The House today after emotionally charged debate voted to broaden New Mexico’s “three strikes” law, which mandates life in prison for some convicted felons.

The vote was 49-14 to expand the list of crimes that qualify an offender for a “three-strikes” prosecution.

Rep. Paul Pacheco, R-Albuquerque, called the current law, passed in 1994, “a joke” because it is too narrow and has not yielded a single conviction.

“I am tired of burying my friends. I am tired of losing children,” said Pacheco, a retired police officer who sponsored House Bill 5.  Violent repeat offenders, he said, “victimize all of us.”

The bill was among three crime bills that Republican Gov. Susana Martinez put on the agenda of the special legislative session, which was called because of a budget crisis: gaping holes in revenues in the current and just-ended fiscal years.

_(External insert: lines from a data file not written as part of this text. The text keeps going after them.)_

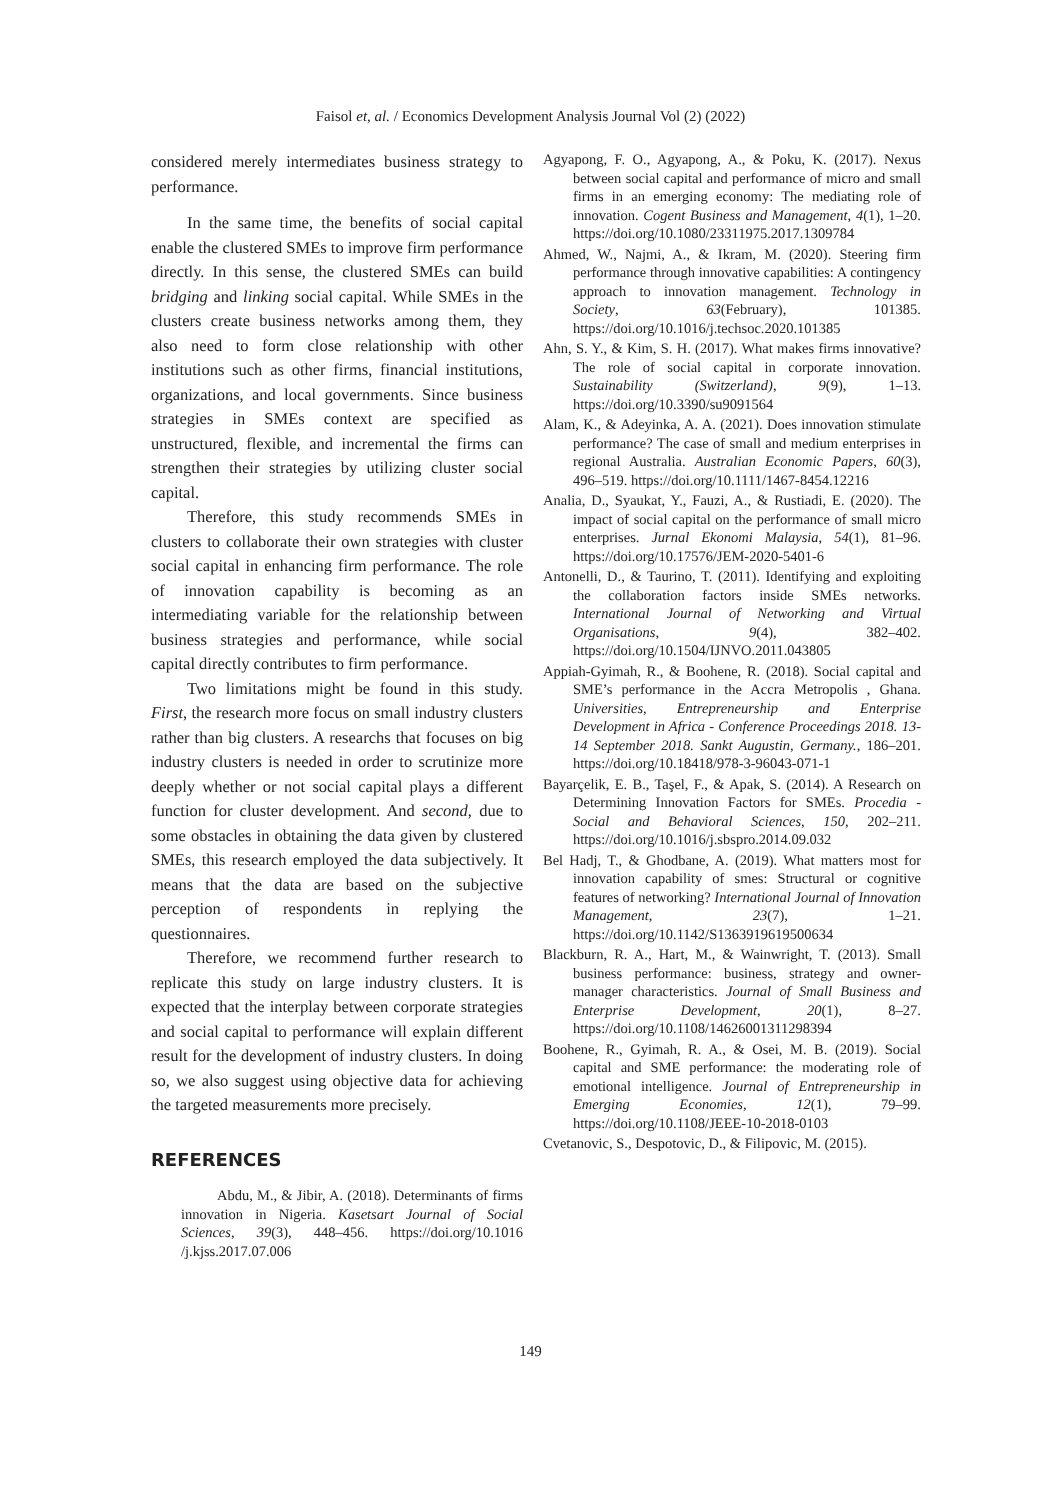Faisol et, al. / Economics Development Analysis Journal Vol (2) (2022)
considered merely intermediates business strategy to performance.
In the same time, the benefits of social capital enable the clustered SMEs to improve firm performance directly. In this sense, the clustered SMEs can build bridging and linking social capital. While SMEs in the clusters create business networks among them, they also need to form close relationship with other institutions such as other firms, financial institutions, organizations, and local governments. Since business strategies in SMEs context are specified as unstructured, flexible, and incremental the firms can strengthen their strategies by utilizing cluster social capital.
Therefore, this study recommends SMEs in clusters to collaborate their own strategies with cluster social capital in enhancing firm performance. The role of innovation capability is becoming as an intermediating variable for the relationship between business strategies and performance, while social capital directly contributes to firm performance.
Two limitations might be found in this study. First, the research more focus on small industry clusters rather than big clusters. A researchs that focuses on big industry clusters is needed in order to scrutinize more deeply whether or not social capital plays a different function for cluster development. And second, due to some obstacles in obtaining the data given by clustered SMEs, this research employed the data subjectively. It means that the data are based on the subjective perception of respondents in replying the questionnaires.
Therefore, we recommend further research to replicate this study on large industry clusters. It is expected that the interplay between corporate strategies and social capital to performance will explain different result for the development of industry clusters. In doing so, we also suggest using objective data for achieving the targeted measurements more precisely.
REFERENCES
Abdu, M., & Jibir, A. (2018). Determinants of firms innovation in Nigeria. Kasetsart Journal of Social Sciences, 39(3), 448–456. https://doi.org/10.1016 /j.kjss.2017.07.006
Agyapong, F. O., Agyapong, A., & Poku, K. (2017). Nexus between social capital and performance of micro and small firms in an emerging economy: The mediating role of innovation. Cogent Business and Management, 4(1), 1–20. https://doi.org/10.1080/23311975.2017.1309784
Ahmed, W., Najmi, A., & Ikram, M. (2020). Steering firm performance through innovative capabilities: A contingency approach to innovation management. Technology in Society, 63(February), 101385. https://doi.org/10.1016/j.techsoc.2020.101385
Ahn, S. Y., & Kim, S. H. (2017). What makes firms innovative? The role of social capital in corporate innovation. Sustainability (Switzerland), 9(9), 1–13. https://doi.org/10.3390/su9091564
Alam, K., & Adeyinka, A. A. (2021). Does innovation stimulate performance? The case of small and medium enterprises in regional Australia. Australian Economic Papers, 60(3), 496–519. https://doi.org/10.1111/1467-8454.12216
Analia, D., Syaukat, Y., Fauzi, A., & Rustiadi, E. (2020). The impact of social capital on the performance of small micro enterprises. Jurnal Ekonomi Malaysia, 54(1), 81–96. https://doi.org/10.17576/JEM-2020-5401-6
Antonelli, D., & Taurino, T. (2011). Identifying and exploiting the collaboration factors inside SMEs networks. International Journal of Networking and Virtual Organisations, 9(4), 382–402. https://doi.org/10.1504/IJNVO.2011.043805
Appiah-Gyimah, R., & Boohene, R. (2018). Social capital and SME’s performance in the Accra Metropolis , Ghana. Universities, Entrepreneurship and Enterprise Development in Africa - Conference Proceedings 2018. 13-14 September 2018. Sankt Augustin, Germany., 186–201. https://doi.org/10.18418/978-3-96043-071-1
Bayarçelik, E. B., Taşel, F., & Apak, S. (2014). A Research on Determining Innovation Factors for SMEs. Procedia - Social and Behavioral Sciences, 150, 202–211. https://doi.org/10.1016/j.sbspro.2014.09.032
Bel Hadj, T., & Ghodbane, A. (2019). What matters most for innovation capability of smes: Structural or cognitive features of networking? International Journal of Innovation Management, 23(7), 1–21. https://doi.org/10.1142/S1363919619500634
Blackburn, R. A., Hart, M., & Wainwright, T. (2013). Small business performance: business, strategy and owner-manager characteristics. Journal of Small Business and Enterprise Development, 20(1), 8–27. https://doi.org/10.1108/14626001311298394
Boohene, R., Gyimah, R. A., & Osei, M. B. (2019). Social capital and SME performance: the moderating role of emotional intelligence. Journal of Entrepreneurship in Emerging Economies, 12(1), 79–99. https://doi.org/10.1108/JEEE-10-2018-0103
Cvetanovic, S., Despotovic, D., & Filipovic, M. (2015).
149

Democrats have objected to the inclusion of crime legislation in the special session, which began Friday, calling it politically motivated because of the upcoming general election.

The Senate’s Democratic majority didn’t consider any crime bills; the Senate adjourned early Saturday after passing a package of legislation to balance the budget.

Democratic opponents of the “three strikes” expansion said it doesn’t do anything to prevent crime in the first place and creates a false sense of security.

“Us working to send people to prison is more important than us working to keep people out of prison,” complained Rep. Eliseo Alcon, D-Milan.

The legislation adds about a dozen crimes to the list that can subject an offender to “three-strikes” prosecution.

According to data from the New Mexico Sentencing Commission, had the proposed law been in place between 2000 and 2014, 59 offenders would have been sentenced to life in prison.